Understanding and helping one another, being understood and helped, requires community. We know the cost of what we now call “attachment disorder,” in which children don’t have that person who is known and trusted, that person for whom the child can call out in the night. Trust begins one on one, in relationship, and grows from there.

News coverage about the Synod on the Family focused on various hot-button issues, but I hope one of the goals that will emerge from the gathering is how we address the scourge of loneliness.

Think “scourge” is too strong a word?

In the United Kingdom, researchers have found that loneliness can have a devastating impact on older people -- potentially twice as unhealthy for them as obesity. And in the Netherlands, where euthanasia is a long-established and increasingly common manner of death, terminal illness is no longer a requirement for a doctor-assisted death. Indeed, loneliness is one of the factors Dutch physicians can consider in evaluating a patient’s request for euthanasia.

There is much that the church can do to combat loneliness. Take, for example, the work of Stephen Ministries, an ecumenical outreach program. Stephen Ministers are friends and companions for suffering people of all ages who are cut off from community by their physical or mental troubles. They can be a strong support for families faltering under the burdens of illness and aging.

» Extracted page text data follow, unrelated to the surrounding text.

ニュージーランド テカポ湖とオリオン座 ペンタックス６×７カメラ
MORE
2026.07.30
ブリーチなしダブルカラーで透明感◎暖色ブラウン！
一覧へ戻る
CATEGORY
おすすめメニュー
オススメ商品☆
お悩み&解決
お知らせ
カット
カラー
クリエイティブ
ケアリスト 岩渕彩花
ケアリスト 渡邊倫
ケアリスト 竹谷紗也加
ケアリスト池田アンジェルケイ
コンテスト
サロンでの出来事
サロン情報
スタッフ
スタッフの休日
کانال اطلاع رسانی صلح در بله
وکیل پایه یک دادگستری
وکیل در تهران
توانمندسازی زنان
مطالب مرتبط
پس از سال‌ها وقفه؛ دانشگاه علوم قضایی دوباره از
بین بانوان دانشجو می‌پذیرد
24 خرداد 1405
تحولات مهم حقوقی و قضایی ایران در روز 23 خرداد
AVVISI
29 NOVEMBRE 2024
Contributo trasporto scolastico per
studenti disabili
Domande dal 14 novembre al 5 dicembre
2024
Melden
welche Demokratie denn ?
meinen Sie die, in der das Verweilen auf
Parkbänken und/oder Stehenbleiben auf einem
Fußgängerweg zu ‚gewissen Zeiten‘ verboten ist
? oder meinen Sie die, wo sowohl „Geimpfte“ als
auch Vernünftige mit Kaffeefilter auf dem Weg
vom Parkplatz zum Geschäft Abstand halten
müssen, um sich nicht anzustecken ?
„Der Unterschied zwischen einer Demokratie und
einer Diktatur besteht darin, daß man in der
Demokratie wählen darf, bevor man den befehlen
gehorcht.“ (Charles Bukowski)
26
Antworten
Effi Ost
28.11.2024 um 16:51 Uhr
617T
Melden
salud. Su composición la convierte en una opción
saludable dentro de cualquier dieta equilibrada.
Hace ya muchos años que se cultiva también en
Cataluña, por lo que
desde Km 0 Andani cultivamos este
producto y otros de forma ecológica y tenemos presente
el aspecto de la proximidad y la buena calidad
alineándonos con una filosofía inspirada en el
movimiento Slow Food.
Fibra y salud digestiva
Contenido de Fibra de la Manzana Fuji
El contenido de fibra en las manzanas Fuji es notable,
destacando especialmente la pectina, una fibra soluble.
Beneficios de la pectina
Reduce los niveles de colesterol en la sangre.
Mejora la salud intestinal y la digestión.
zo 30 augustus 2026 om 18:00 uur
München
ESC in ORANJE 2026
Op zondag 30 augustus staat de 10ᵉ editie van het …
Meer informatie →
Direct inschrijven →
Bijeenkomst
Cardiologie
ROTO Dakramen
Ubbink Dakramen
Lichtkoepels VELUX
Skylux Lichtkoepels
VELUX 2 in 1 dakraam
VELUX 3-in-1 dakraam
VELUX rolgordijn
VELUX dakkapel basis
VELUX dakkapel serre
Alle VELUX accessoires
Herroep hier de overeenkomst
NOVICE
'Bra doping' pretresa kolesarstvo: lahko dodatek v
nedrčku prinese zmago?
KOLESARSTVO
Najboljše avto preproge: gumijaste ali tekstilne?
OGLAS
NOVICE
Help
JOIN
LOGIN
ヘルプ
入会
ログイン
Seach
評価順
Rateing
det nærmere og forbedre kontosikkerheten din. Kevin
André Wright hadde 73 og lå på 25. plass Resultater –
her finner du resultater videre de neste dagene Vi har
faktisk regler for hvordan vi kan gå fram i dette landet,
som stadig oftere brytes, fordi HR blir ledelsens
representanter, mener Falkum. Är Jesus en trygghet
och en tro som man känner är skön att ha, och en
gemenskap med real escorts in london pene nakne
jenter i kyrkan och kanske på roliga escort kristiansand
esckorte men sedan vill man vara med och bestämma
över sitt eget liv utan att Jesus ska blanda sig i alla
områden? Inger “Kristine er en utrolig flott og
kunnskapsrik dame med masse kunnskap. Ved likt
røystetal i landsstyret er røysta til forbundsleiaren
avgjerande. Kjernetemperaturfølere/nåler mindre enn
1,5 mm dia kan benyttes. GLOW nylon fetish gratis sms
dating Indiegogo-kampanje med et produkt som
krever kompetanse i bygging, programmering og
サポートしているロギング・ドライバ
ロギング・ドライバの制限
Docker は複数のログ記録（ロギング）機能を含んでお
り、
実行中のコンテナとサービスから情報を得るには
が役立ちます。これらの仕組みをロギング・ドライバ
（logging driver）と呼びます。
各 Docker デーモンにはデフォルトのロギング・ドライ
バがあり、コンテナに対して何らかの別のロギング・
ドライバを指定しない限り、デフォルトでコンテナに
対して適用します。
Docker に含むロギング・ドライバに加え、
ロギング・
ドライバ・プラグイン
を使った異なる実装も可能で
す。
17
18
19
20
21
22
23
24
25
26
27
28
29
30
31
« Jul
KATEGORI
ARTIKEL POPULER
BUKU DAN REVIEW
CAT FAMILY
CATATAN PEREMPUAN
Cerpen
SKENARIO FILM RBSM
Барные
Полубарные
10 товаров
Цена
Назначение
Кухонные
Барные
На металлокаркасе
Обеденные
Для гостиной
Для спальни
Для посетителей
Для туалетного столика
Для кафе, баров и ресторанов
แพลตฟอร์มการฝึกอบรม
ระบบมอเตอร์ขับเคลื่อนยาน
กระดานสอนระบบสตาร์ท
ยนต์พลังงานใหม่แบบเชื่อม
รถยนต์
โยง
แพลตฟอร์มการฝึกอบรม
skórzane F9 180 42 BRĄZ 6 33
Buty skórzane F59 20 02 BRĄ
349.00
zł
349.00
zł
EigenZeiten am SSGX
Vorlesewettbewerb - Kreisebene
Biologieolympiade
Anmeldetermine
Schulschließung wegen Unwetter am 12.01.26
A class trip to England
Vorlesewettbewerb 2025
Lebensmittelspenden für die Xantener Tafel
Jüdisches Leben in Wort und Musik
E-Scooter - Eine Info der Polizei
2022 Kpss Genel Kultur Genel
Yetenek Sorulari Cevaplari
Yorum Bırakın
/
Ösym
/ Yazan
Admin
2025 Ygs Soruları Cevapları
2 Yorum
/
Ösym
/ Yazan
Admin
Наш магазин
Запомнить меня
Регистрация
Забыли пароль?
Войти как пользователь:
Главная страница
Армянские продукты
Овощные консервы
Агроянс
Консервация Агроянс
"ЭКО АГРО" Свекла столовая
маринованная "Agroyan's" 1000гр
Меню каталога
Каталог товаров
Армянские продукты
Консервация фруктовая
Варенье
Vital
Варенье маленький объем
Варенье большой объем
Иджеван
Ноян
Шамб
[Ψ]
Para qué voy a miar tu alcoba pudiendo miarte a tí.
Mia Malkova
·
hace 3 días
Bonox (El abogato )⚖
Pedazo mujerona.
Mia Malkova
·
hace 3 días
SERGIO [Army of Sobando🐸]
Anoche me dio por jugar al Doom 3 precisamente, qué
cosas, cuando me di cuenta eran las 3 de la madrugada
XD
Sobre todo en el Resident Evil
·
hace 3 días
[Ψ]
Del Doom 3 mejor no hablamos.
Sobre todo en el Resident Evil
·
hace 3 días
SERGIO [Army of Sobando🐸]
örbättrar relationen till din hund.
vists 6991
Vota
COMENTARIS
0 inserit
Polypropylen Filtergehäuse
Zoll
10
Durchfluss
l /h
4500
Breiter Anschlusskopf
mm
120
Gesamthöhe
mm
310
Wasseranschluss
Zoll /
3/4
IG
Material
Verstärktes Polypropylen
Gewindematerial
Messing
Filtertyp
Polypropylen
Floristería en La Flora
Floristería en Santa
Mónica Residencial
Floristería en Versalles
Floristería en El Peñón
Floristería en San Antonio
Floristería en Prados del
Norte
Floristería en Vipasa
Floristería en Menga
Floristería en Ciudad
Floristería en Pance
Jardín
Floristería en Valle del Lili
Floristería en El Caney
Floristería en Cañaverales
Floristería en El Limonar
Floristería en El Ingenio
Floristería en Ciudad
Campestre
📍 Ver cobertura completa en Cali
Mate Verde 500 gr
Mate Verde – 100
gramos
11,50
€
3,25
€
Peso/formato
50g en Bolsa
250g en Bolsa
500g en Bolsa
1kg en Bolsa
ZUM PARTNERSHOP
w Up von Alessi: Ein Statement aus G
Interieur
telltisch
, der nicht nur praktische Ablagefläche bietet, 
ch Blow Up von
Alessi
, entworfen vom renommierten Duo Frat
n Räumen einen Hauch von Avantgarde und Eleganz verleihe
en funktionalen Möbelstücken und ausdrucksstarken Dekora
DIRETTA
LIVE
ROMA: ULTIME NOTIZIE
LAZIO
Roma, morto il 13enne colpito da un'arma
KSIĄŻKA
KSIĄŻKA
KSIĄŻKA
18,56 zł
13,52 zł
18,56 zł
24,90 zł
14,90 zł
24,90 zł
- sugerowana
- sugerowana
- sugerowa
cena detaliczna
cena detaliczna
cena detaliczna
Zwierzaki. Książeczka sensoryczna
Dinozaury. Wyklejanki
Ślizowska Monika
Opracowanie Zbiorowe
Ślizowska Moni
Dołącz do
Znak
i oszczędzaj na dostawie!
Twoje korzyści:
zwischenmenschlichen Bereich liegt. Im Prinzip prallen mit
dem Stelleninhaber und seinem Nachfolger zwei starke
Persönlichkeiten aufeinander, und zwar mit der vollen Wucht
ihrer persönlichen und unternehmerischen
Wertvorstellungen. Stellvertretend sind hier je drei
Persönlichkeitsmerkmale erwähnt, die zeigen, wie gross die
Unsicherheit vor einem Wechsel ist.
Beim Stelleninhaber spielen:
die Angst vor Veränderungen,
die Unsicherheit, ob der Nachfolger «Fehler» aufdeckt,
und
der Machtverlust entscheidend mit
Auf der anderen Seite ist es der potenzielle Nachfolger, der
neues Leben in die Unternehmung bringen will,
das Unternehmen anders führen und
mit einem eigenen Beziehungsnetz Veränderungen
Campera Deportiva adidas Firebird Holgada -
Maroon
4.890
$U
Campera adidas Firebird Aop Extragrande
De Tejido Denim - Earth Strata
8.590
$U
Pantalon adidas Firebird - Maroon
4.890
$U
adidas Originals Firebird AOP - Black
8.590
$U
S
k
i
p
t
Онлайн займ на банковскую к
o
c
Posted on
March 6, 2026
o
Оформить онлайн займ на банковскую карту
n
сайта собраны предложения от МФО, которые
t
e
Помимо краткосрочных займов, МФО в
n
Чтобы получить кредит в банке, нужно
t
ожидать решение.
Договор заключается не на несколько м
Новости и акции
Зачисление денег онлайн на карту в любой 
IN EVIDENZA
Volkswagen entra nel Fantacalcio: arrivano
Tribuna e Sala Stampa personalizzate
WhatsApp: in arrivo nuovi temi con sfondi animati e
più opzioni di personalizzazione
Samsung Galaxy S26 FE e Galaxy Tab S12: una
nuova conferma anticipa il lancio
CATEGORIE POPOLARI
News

Stephen Ministers aren’t professionals; they are companions for a journey that all of us take. They meet each week with individuals who have asked for help. They listen. They look at pictures and hear stories and bear witness to another’s pain. What if the Synod on the Family had encouraged each parish to establish its own ministry?

Throughout the synod, there were headline-grabbing topics, the problems and questions a la mode. Loneliness was not one of them, even though loneliness destroys lives.

Before any law or theology, God gives us one another as helpers and partners. We are to bear one another’s burdens. It is too much, it is wrong, to ask anyone to carry the burdens alone.

Aunt Marge and Mother Curry could have told the bishops that.